→ **Directions**
All the entries need to be duplicated exactly, with the pictures omitted.

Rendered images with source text
[Start of section]

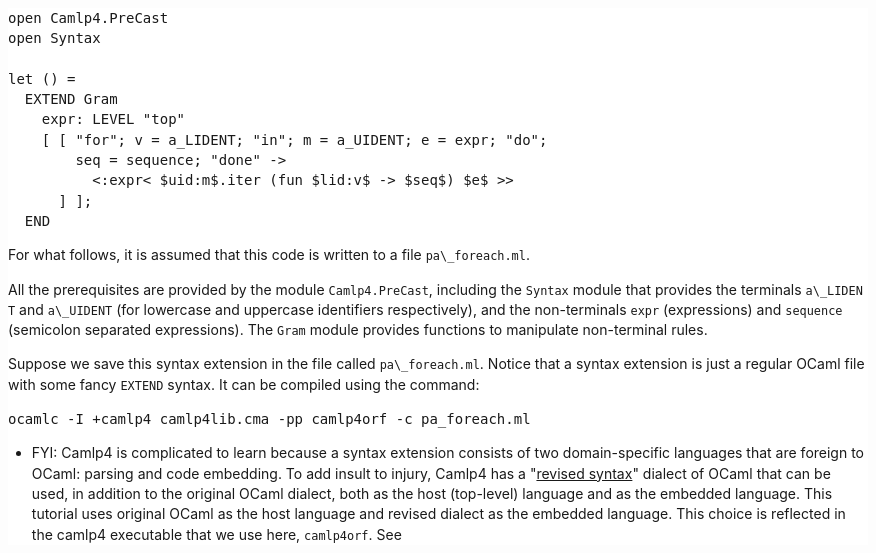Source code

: 

<pre ml:content="ocaml noeval">
open Camlp4.PreCast
open Syntax

let () =
  EXTEND Gram
    expr: LEVEL "top"
    [ [ "for"; v = a_LIDENT; "in"; m = a_UIDENT; e = expr; "do";
        seq = sequence; "done" ->
          <:expr< $uid:m$.iter (fun $lid:v$ -> $seq$) $e$ >>
      ] ];
  END
</pre>







<p>
For what follows, it is assumed that this code is written to a file
<code>pa\_foreach.ml</code>.
</p>




<p>
All the prerequisites are provided by the module
<code>Camlp4.PreCast</code>, including the <code>Syntax</code> module
that provides the terminals <code>a\_LIDENT</code> and
<code>a\_UIDENT</code> (for lowercase and uppercase identifiers
respectively), and the non-terminals <code>expr</code> (expressions) and
<code>sequence</code> (semicolon separated expressions). The
<code>Gram</code> module provides functions to manipulate non-terminal
rules.
</p>



<p>
Suppose we save this syntax extension in the file called
<code>pa\_foreach.ml</code>. Notice that a syntax extension is just a
regular OCaml file with some fancy <code>EXTEND</code> syntax. It can be
compiled using the command:
</p>







<pre>
ocamlc -I +camlp4 camlp4lib.cma -pp camlp4orf -c pa_foreach.ml
</pre>




<ul><li>
FYI: Camlp4 is complicated to learn because a syntax extension consists
of two domain-specific languages that are foreign to OCaml: parsing and
code embedding. To add insult to injury, Camlp4 has a
"<a href="http://caml.inria.fr/pub/docs/manual-camlp4/manual007.html" class="external" title="http://caml.inria.fr/pub/docs/manual-camlp4/manual007.html">revised
syntax</a>" dialect of OCaml that can be used, in addition to the
original OCaml dialect, both as the host (top-level) language and as the
embedded language. This tutorial uses original OCaml as the host
language and revised dialect as the embedded language. This choice is
reflected in the camlp4 executable that we use here,
<code>camlp4orf</code>. See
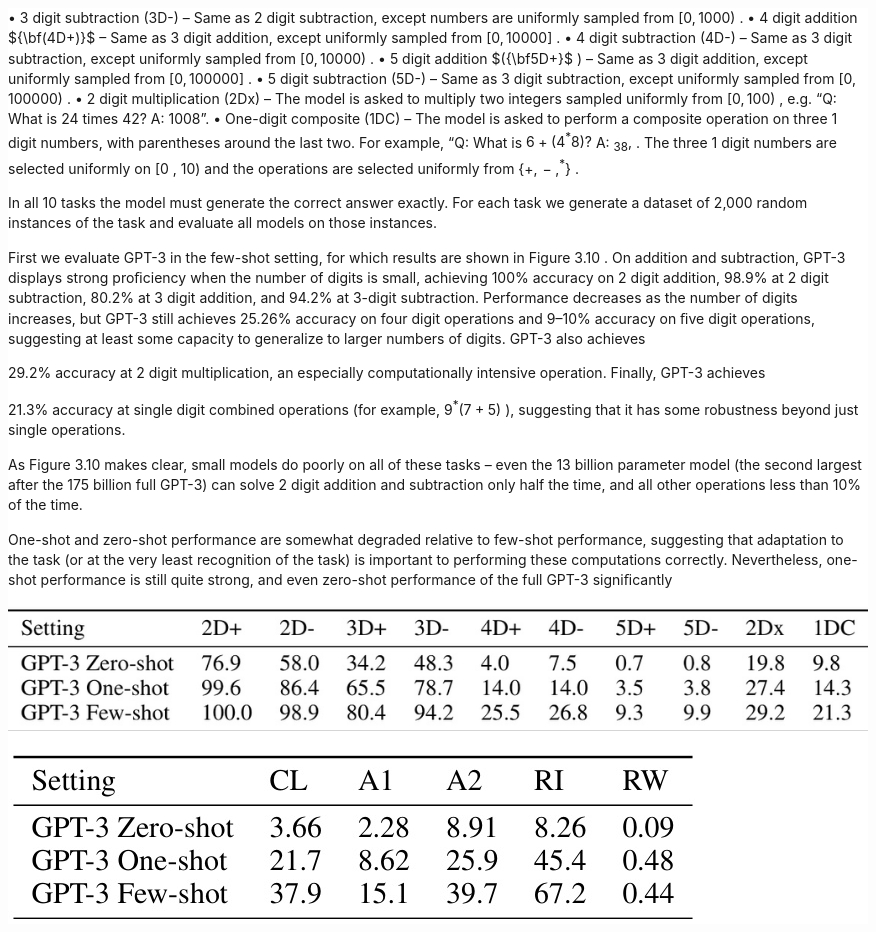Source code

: •  3 digit subtraction (3D-)  – Same as 2 digit subtraction, except numbers are uniformly sampled from  $[0,1000)$  . •  4 digit addition   ${\bf(4D+)}$   – Same as 3 digit addition, except uniformly sampled from    $[0,10000]$  . •  4 digit subtraction (4D-)  – Same as 3 digit subtraction, except uniformly sampled from    $[0,10000)$  . •  5 digit addition   $({\bf5D+}$  )  – Same as 3 digit addition, except uniformly sampled from    $[0,100000]$  . •  5 digit subtraction (5D-)  – Same as 3 digit subtraction, except uniformly sampled from    $\left[0,100000\right)$  . •  2 digit multiplication (2Dx)  – The model is asked to multiply two integers sampled uniformly from    $[0,100)$  , e.g. “Q: What is 24 times 42? A: 1008”. •  One-digit composite (1DC)  – The model is asked to perform a composite operation on three 1 digit numbers, with parentheses around the last two. For example, “Q: What is   $6{+}(4^{*}8)?$   A:  $_{38},$  . The three 1 digit numbers are selected uniformly on  [0 ,  10)  and the operations are selected uniformly from  $\{+,\!-,^{*}\}$  .  

In all 10 tasks the model must generate the correct answer exactly. For each task we generate a dataset of 2,000 random instances of the task and evaluate all models on those instances.  

First we evaluate GPT-3 in the few-shot setting, for which results are shown in Figure  3.10 . On addition and subtraction, GPT-3 displays strong proﬁciency when the number of digits is small, achieving   $100\%$   accuracy on 2 digit addition,  $98.9\%$   at 2 digit subtraction,   $80.2\%$   at 3 digit addition, and   $94.2\%$   at 3-digit subtraction. Performance decreases as the number of digits increases, but GPT-3 still achieves  $25.26\%$   accuracy on four digit operations and  $9–10\%$   accuracy on ﬁve digit operations, suggesting at least some capacity to generalize to larger numbers of digits. GPT-3 also achieves

  $29.2\%$   accuracy at 2 digit multiplication, an especially computationally intensive operation. Finally, GPT-3 achieves

  $21.3\%$   accuracy at single digit combined operations (for example,   $9^{*}(7{+}5)$  ), suggesting that it has some robustness beyond just single operations.  

As Figure  3.10  makes clear, small models do poorly on all of these tasks – even the 13 billion parameter model (the second largest after the 175 billion full GPT-3) can solve 2 digit addition and subtraction only half the time, and all other operations less than   $10\%$   of the time.  

One-shot and zero-shot performance are somewhat degraded relative to few-shot performance, suggesting that adaptation to the task (or at the very least recognition of the task) is important to performing these computations correctly. Nevertheless, one-shot performance is still quite strong, and even zero-shot performance of the full GPT-3 signiﬁcantly  

![Table 3.9:  Results on basic arithmetic tasks for GPT-3 175B.    $\{2{,}3{,}4{,}5\}\mathrm{D}\{+{,}\bar{}\}$   is 2, 3, 4, and 5 digit addition or subtraction, 2Dx is 2 digit multiplication. 1DC is 1 digit composite operations. Results become progressively stronger moving from the zero-shot to one-shot to few-shot setting, but even the zero-shot shows signiﬁcant arithmetic abilities. ](images/78e2232930cf243c447460873664adf5d4d844fde73b2ed4a9d7a47b03104b30.jpg)  

![](images/7780e198b8deb94377b0ea8bc626c0facdc802305f07d8585e41babc64933ebf.jpg)  
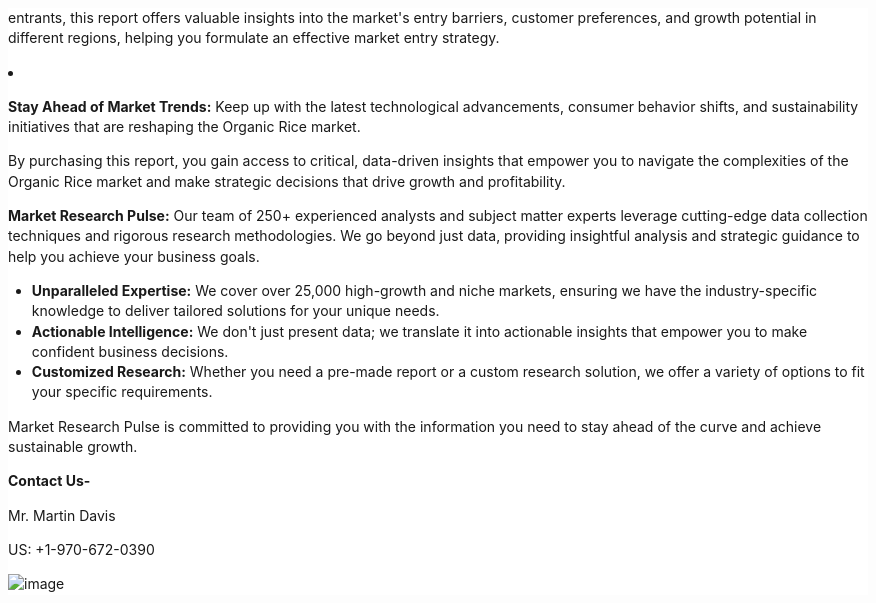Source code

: entrants, this report offers valuable insights into the market's entry barriers, customer preferences, and growth potential in different regions, helping you formulate an effective market entry strategy.</p></li><li><p><strong>Stay Ahead of Market Trends:</strong> Keep up with the latest technological advancements, consumer behavior shifts, and sustainability initiatives that are reshaping the Organic Rice market.</p></li></ol><p>By purchasing this report, you gain access to critical, data-driven insights that empower you to navigate the complexities of the Organic Rice market and make strategic decisions that drive growth and profitability.</p><p><strong>Market Research Pulse:</strong>&nbsp;Our team of 250+ experienced analysts and subject matter experts leverage cutting-edge data collection techniques and rigorous research methodologies. We go beyond just data, providing insightful analysis and strategic guidance to help you achieve your business goals.</p><ul><li><strong>Unparalleled Expertise:</strong>&nbsp;We cover over 25,000 high-growth and niche markets, ensuring we have the industry-specific knowledge to deliver tailored solutions for your unique needs.</li><li><strong>Actionable Intelligence:</strong>&nbsp;We don't just present data; we translate it into actionable insights that empower you to make confident business decisions.</li><li><strong>Customized Research:</strong>&nbsp;Whether you need a pre-made report or a custom research solution, we offer a variety of options to fit your specific requirements.</li></ul><p>Market Research Pulse is committed to providing you with the information you need to stay ahead of the curve and achieve sustainable growth.</p><p><strong>Contact Us-</strong></p><p>Mr. Martin Davis</p><p>US: +1-970-672-0390</p>
![image](https://github.com/user-attachments/assets/093d28e4-962e-4543-b579-dc64ed91adfe)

[End of section]

→ **Result of the exercise**
Source code

: 

<pre ml:content="ocaml noeval">
open Camlp4.PreCast
open Syntax

let () =
  EXTEND Gram
    expr: LEVEL "top"
    [ [ "for"; v = a_LIDENT; "in"; m = a_UIDENT; e = expr; "do";
        seq = sequence; "done" ->
          <:expr< $uid:m$.iter (fun $lid:v$ -> $seq$) $e$ >>
      ] ];
  END
</pre>







<p>
For what follows, it is assumed that this code is written to a file
<code>pa\_foreach.ml</code>.
</p>




<p>
All the prerequisites are provided by the module
<code>Camlp4.PreCast</code>, including the <code>Syntax</code> module
that provides the terminals <code>a\_LIDENT</code> and
<code>a\_UIDENT</code> (for lowercase and uppercase identifiers
respectively), and the non-terminals <code>expr</code> (expressions) and
<code>sequence</code> (semicolon separated expressions). The
<code>Gram</code> module provides functions to manipulate non-terminal
rules.
</p>



<p>
Suppose we save this syntax extension in the file called
<code>pa\_foreach.ml</code>. Notice that a syntax extension is just a
regular OCaml file with some fancy <code>EXTEND</code> syntax. It can be
compiled using the command:
</p>







<pre>
ocamlc -I +camlp4 camlp4lib.cma -pp camlp4orf -c pa_foreach.ml
</pre>




<ul><li>
FYI: Camlp4 is complicated to learn because a syntax extension consists
of two domain-specific languages that are foreign to OCaml: parsing and
code embedding. To add insult to injury, Camlp4 has a
"<a href="http://caml.inria.fr/pub/docs/manual-camlp4/manual007.html" class="external" title="http://caml.inria.fr/pub/docs/manual-camlp4/manual007.html">revised
syntax</a>" dialect of OCaml that can be used, in addition to the
original OCaml dialect, both as the host (top-level) language and as the
embedded language. This tutorial uses original OCaml as the host
language and revised dialect as the embedded language. This choice is
reflected in the camlp4 executable that we use here,
<code>camlp4orf</code>. See
Source code

: •  3 digit subtraction (3D-)  – Same as 2 digit subtraction, except numbers are uniformly sampled from  $[0,1000)$  . •  4 digit addition   ${\bf(4D+)}$   – Same as 3 digit addition, except uniformly sampled from    $[0,10000]$  . •  4 digit subtraction (4D-)  – Same as 3 digit subtraction, except uniformly sampled from    $[0,10000)$  . •  5 digit addition   $({\bf5D+}$  )  – Same as 3 digit addition, except uniformly sampled from    $[0,100000]$  . •  5 digit subtraction (5D-)  – Same as 3 digit subtraction, except uniformly sampled from    $\left[0,100000\right)$  . •  2 digit multiplication (2Dx)  – The model is asked to multiply two integers sampled uniformly from    $[0,100)$  , e.g. “Q: What is 24 times 42? A: 1008”. •  One-digit composite (1DC)  – The model is asked to perform a composite operation on three 1 digit numbers, with parentheses around the last two. For example, “Q: What is   $6{+}(4^{*}8)?$   A:  $_{38},$  . The three 1 digit numbers are selected uniformly on  [0 ,  10)  and the operations are selected uniformly from  $\{+,\!-,^{*}\}$  .  

In all 10 tasks the model must generate the correct answer exactly. For each task we generate a dataset of 2,000 random instances of the task and evaluate all models on those instances.  

First we evaluate GPT-3 in the few-shot setting, for which results are shown in Figure  3.10 . On addition and subtraction, GPT-3 displays strong proﬁciency when the number of digits is small, achieving   $100\%$   accuracy on 2 digit addition,  $98.9\%$   at 2 digit subtraction,   $80.2\%$   at 3 digit addition, and   $94.2\%$   at 3-digit subtraction. Performance decreases as the number of digits increases, but GPT-3 still achieves  $25.26\%$   accuracy on four digit operations and  $9–10\%$   accuracy on ﬁve digit operations, suggesting at least some capacity to generalize to larger numbers of digits. GPT-3 also achieves

  $29.2\%$   accuracy at 2 digit multiplication, an especially computationally intensive operation. Finally, GPT-3 achieves

  $21.3\%$   accuracy at single digit combined operations (for example,   $9^{*}(7{+}5)$  ), suggesting that it has some robustness beyond just single operations.  

As Figure  3.10  makes clear, small models do poorly on all of these tasks – even the 13 billion parameter model (the second largest after the 175 billion full GPT-3) can solve 2 digit addition and subtraction only half the time, and all other operations less than   $10\%$   of the time.  

One-shot and zero-shot performance are somewhat degraded relative to few-shot performance, suggesting that adaptation to the task (or at the very least recognition of the task) is important to performing these computations correctly. Nevertheless, one-shot performance is still quite strong, and even zero-shot performance of the full GPT-3 signiﬁcantly  

![Table 3.9:  Results on basic arithmetic tasks for GPT-3 175B.    $\{2{,}3{,}4{,}5\}\mathrm{D}\{+{,}\bar{}\}$   is 2, 3, 4, and 5 digit addition or subtraction, 2Dx is 2 digit multiplication. 1DC is 1 digit composite operations. Results become progressively stronger moving from the zero-shot to one-shot to few-shot setting, but even the zero-shot shows signiﬁcant arithmetic abilities. ](images/78e2232930cf243c447460873664adf5d4d844fde73b2ed4a9d7a47b03104b30.jpg)  

![](images/7780e198b8deb94377b0ea8bc626c0facdc802305f07d8585e41babc64933ebf.jpg)  
Source code

: entrants, this report offers valuable insights into the market's entry barriers, customer preferences, and growth potential in different regions, helping you formulate an effective market entry strategy.</p></li><li><p><strong>Stay Ahead of Market Trends:</strong> Keep up with the latest technological advancements, consumer behavior shifts, and sustainability initiatives that are reshaping the Organic Rice market.</p></li></ol><p>By purchasing this report, you gain access to critical, data-driven insights that empower you to navigate the complexities of the Organic Rice market and make strategic decisions that drive growth and profitability.</p><p><strong>Market Research Pulse:</strong>&nbsp;Our team of 250+ experienced analysts and subject matter experts leverage cutting-edge data collection techniques and rigorous research methodologies. We go beyond just data, providing insightful analysis and strategic guidance to help you achieve your business goals.</p><ul><li><strong>Unparalleled Expertise:</strong>&nbsp;We cover over 25,000 high-growth and niche markets, ensuring we have the industry-specific knowledge to deliver tailored solutions for your unique needs.</li><li><strong>Actionable Intelligence:</strong>&nbsp;We don't just present data; we translate it into actionable insights that empower you to make confident business decisions.</li><li><strong>Customized Research:</strong>&nbsp;Whether you need a pre-made report or a custom research solution, we offer a variety of options to fit your specific requirements.</li></ul><p>Market Research Pulse is committed to providing you with the information you need to stay ahead of the curve and achieve sustainable growth.</p><p><strong>Contact Us-</strong></p><p>Mr. Martin Davis</p><p>US: +1-970-672-0390</p>
![image](https://github.com/user-attachments/assets/093d28e4-962e-4543-b579-dc64ed91adfe)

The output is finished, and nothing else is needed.